Open yroskov opened 7 months ago
It looks like, the issue of handling [sic]names needs coordination with @gdower.
For the vast majority of synonyms this seems reasonable to do. But there are also a few accepted names with [sic] - what to do with these?
Interestingly the first accepted one I checked is a worms genus, which claims to be a misspelling on the worms site: https://www.molluscabase.org/aphia.php?p=taxdetails&id=536363
there are also a few accepted names with [sic] - what to do with these?
I would give "provisionally accepted" status to all accepted names with [sic] portion.
When interpreting names we actually remove sic already and keep a flag originalSpelling instead on the name: https://github.com/CatalogueOfLife/backend/issues/501
This is then being rendered again into [sic] in the label again.
The examples you had given dont do that though, but have [sic] as part of their authorship instead: https://api.checklistbank.org/dataset/286246/name/Z0ZOIgGBCF8_D_s4WIeCc
As this is from a january release and WoRMS datasets are updated pretty much veery every month it must still interpret things wrongly then. Not so in tests, difficult to reproduce.
Ah, I can reproduce it when sic is supplied as authorship and not the scientificName!

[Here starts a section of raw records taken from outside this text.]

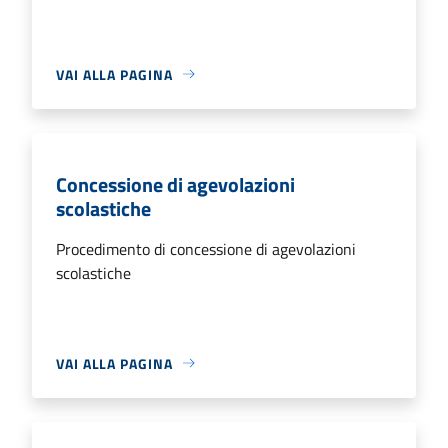
VAI ALLA PAGINA
Concessione di agevolazioni
scolastiche
Procedimento di concessione di agevolazioni
scolastiche
VAI ALLA PAGINA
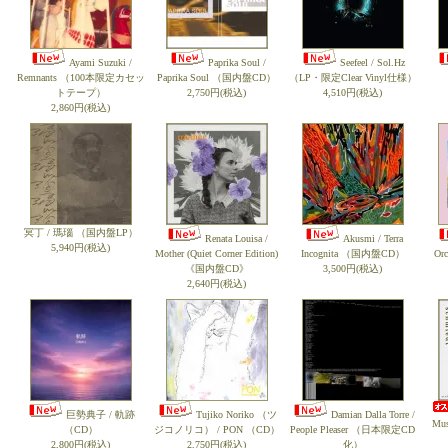
Ayami Suzuki /
Paprika Soul /
Seefeel / Sol.Hz
Remnants （100本限定カセッ
Paprika Soul （国内盤CD）
（LP・限定Clear Vinyl仕様）
トテープ）
2,750円(税込)
4,510円(税込)
2,860円(税込)
冥丁 / 瑪瑙 （国内盤LP）
Renata Louisa /
Akusmi / Terra
5,940円(税込)
Mother (Quiet Corner Edition)
Incognita （国内盤CD）
Or
《国内盤CD》
3,500円(税込)
2,640円(税込)
巨勢典子 / 軌跡
Tujiko Noriko （ツ
Damian Dalla Torre /
Mu
（CD）
ジコノリコ） / PON （CD）
People Pleaser （日本限定CD
2,800円(税込)
2,750円(税込)
化）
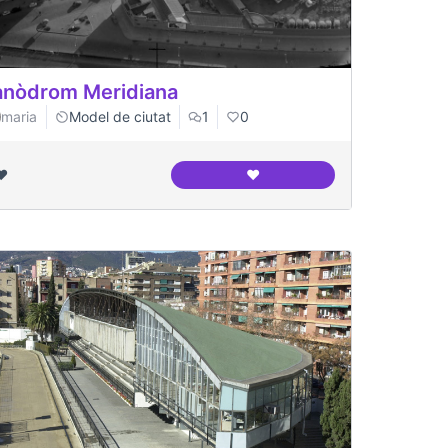
nòdrom Meridiana
maria
Model de ciutat
1
0
❤️
❤️
ció
Canòdrom Meridiana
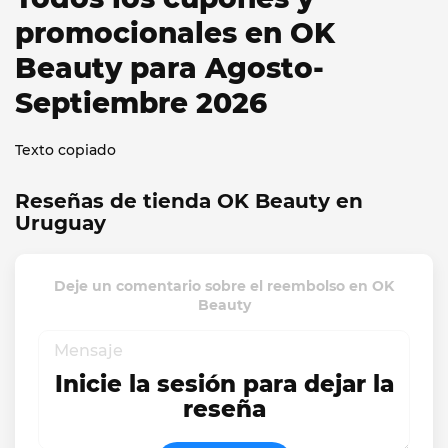
promocionales en OK
Beauty para Agosto-
Septiembre 2026
Texto copiado
Reseñas de tienda OK Beauty en
Uruguay
Deje un comentario sobre el reembolso en OK
Beauty
Inicie la sesión para dejar la
reseña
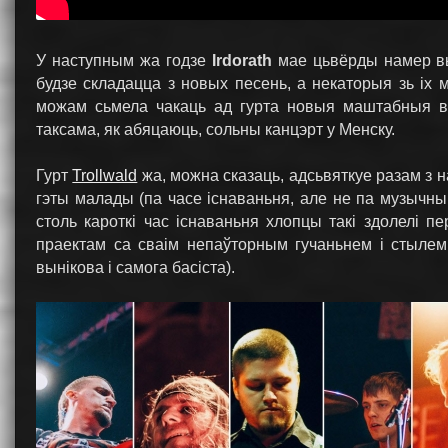
У наступным жа годзе
Irdorath
мае цьвёрды намер вы
будзе складацца з новых песень, а некаторыя зь іх
можам сьмела чакаць ад гурта новыя маштабныя в
таксама, як абяцаюць, сольны канцэрт у Менску.
Гурт
Trollwald
жа, можна сказаць, адсьвяткуе разам з 
гэты малады (па часе існаваньня, але не па музычным 
столь кароткі час існаваньня хлопцы такі здолелі 
праектам са сваім непаўторным гучаньнем і стылем, х
вынікова і самога басіста).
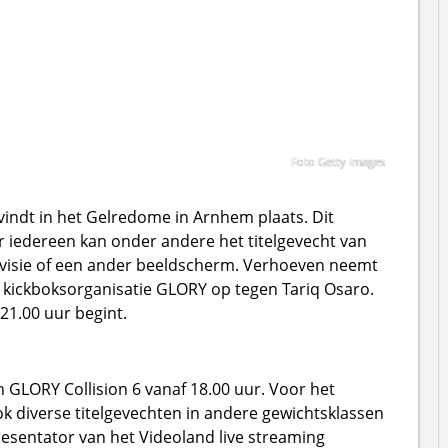
Foto Getty Images
indt in het Gelredome in Arnhem plaats. Dit
ar iedereen kan onder andere het titelgevecht van
levisie of een ander beeldscherm. Verhoeven neemt
an kickboksorganisatie GLORY op tegen Tariq Osaro.
 21.00 uur begint.
 GLORY Collision 6 vanaf 18.00 uur. Voor het
k diverse titelgevechten in andere gewichtsklassen
presentator van het Videoland live streaming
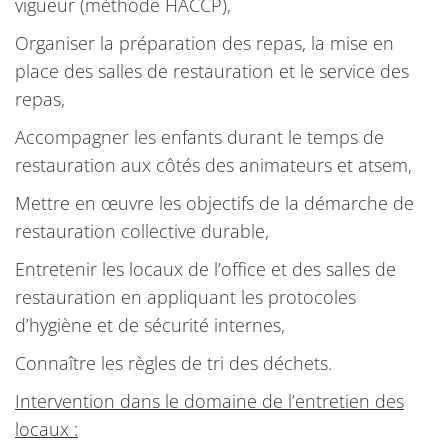
vigueur (méthode HACCP),
Organiser la préparation des repas, la mise en
place des salles de restauration et le service des
repas,
Accompagner les enfants durant le temps de
restauration aux côtés des animateurs et atsem,
Mettre en œuvre les objectifs de la démarche de
restauration collective durable,
Entretenir les locaux de l’office et des salles de
restauration en appliquant les protocoles
d’hygiène et de sécurité internes,
Connaître les règles de tri des déchets.
Intervention dans le domaine de l’entretien des
locaux :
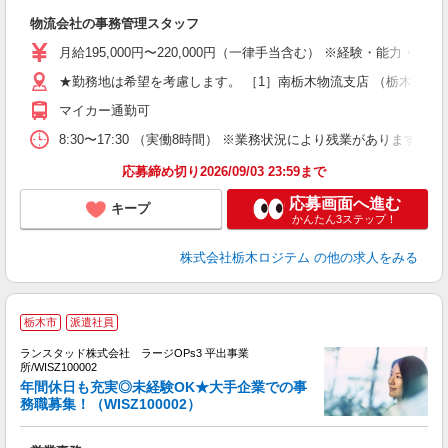
物流会社の事務管理スタッフ
月給195,000円〜220,000円（一律手当含む） ※経験・能力・
★勤務地は希望を考慮します。 ［1］南栃木物流支店 （栃木県栃木市
マイカー通勤可
8:30〜17:30 （実働8時間） ※業務状況により残業があります。
応募締め切り2026/09/03 23:59まで
応募画面へ進む
キープ
かんたん3ステップ！
株式会社栃木ロジテム
の他の求人をみる
栃木市
派遣社員
ランスタッド株式会社 ラージOPs3 平出事業
所/WISZ100002
シ
年間休日も充実◎未経験OK★大手企業での事
K
務職募集！（WISZ100002）
未
バ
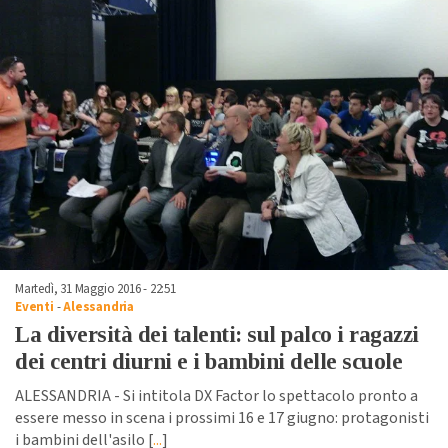
Martedì, 31 Maggio 2016 - 22:51
Eventi
-
Alessandria
La diversità dei talenti: sul palco i ragazzi
dei centri diurni e i bambini delle scuole
ALESSANDRIA - Si intitola DX Factor lo spettacolo pronto a
essere messo in scena i prossimi 16 e 17 giugno: protagonisti
i bambini dell'asilo [
...
]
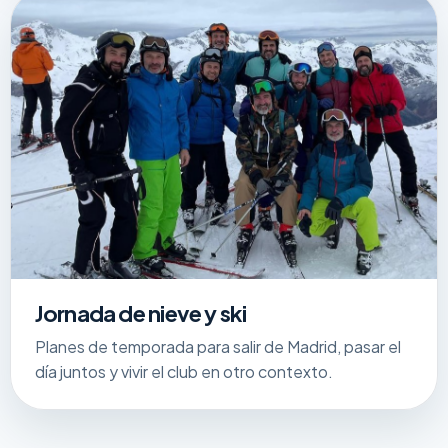
Jornada de nieve y ski
Planes de temporada para salir de Madrid, pasar el
día juntos y vivir el club en otro contexto.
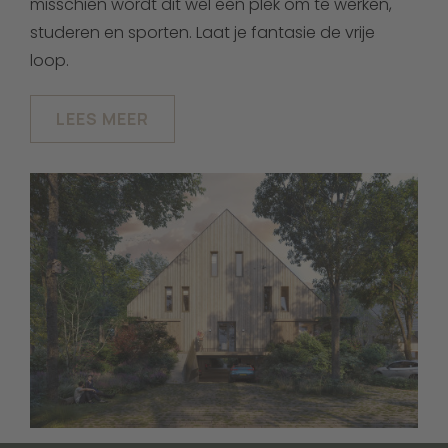
misschien wordt dit wel een plek om te werken,
studeren en sporten. Laat je fantasie de vrije
loop.
LEES MEER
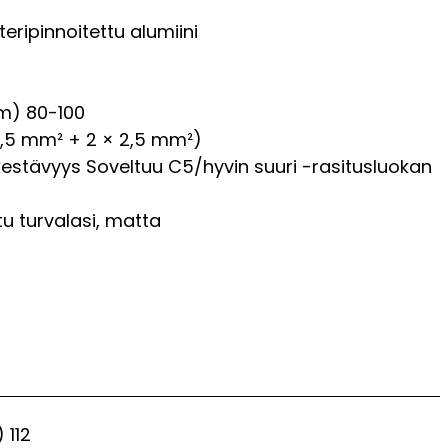
teripinnoitettu alumiini
μm)
80-100
× 2,5 mm² + 2 × 2,5 mm²)
kestävyys
Soveltuu C5/hyvin suuri -rasitusluokan
tu turvalasi, matta
)
112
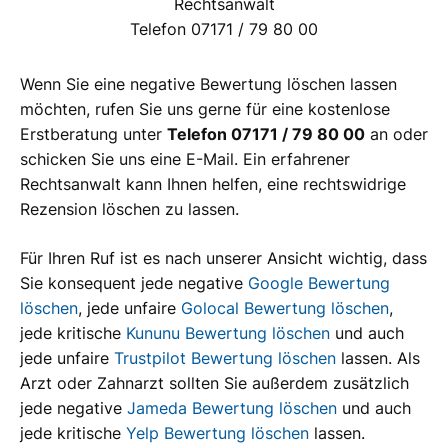
Rechtsanwalt
Telefon 07171 / 79 80 00
Wenn Sie eine negative Bewertung löschen lassen
möchten, rufen Sie uns gerne für eine kostenlose
Erstberatung unter
Telefon 07171 / 79 80 00
an oder
schicken Sie uns eine E-Mail. Ein erfahrener
Rechtsanwalt kann Ihnen helfen, eine rechtswidrige
Rezension löschen zu lassen.
Für Ihren Ruf ist es nach unserer Ansicht wichtig, dass
Sie konsequent jede negative
Google Bewertung
löschen
, jede unfaire
Golocal Bewertung löschen
,
jede kritische
Kununu Bewertung löschen
und auch
jede unfaire
Trustpilot Bewertung löschen
lassen. Als
Arzt oder Zahnarzt sollten Sie außerdem zusätzlich
jede negative
Jameda Bewertung löschen
und auch
jede kritische
Yelp Bewertung löschen
lassen.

The name interpreter should now look for sic and corrig statements inside the authorship too. That means the original flag is populated and sic shown in the label, but it should not be considered an epithet or be part of the authorship string.
The CoL has at present 2,588 names with a comment [sic]: https://www.catalogueoflife.org/data/search?facet=rank&facet=issue&facet=status&facet=nomStatus&facet=nameType&facet=field&facet=authorship&facet=extinct&facet=environment&limit=50&offset=0&q=sic&sortBy=taxonomic
Latin comment sic (so, yes!) is used widely in Zoology to indicate misspelled name.
Quite often, species names with portion [sic] in CLB are recognized as trinomials (subspecies as quadrinomials (with appropriate cuttings)). All of these creates problems.
It would be nice, if CLB automatically remove portion [sic] from the names and give them a name status "orthographic variant" or "misspelling".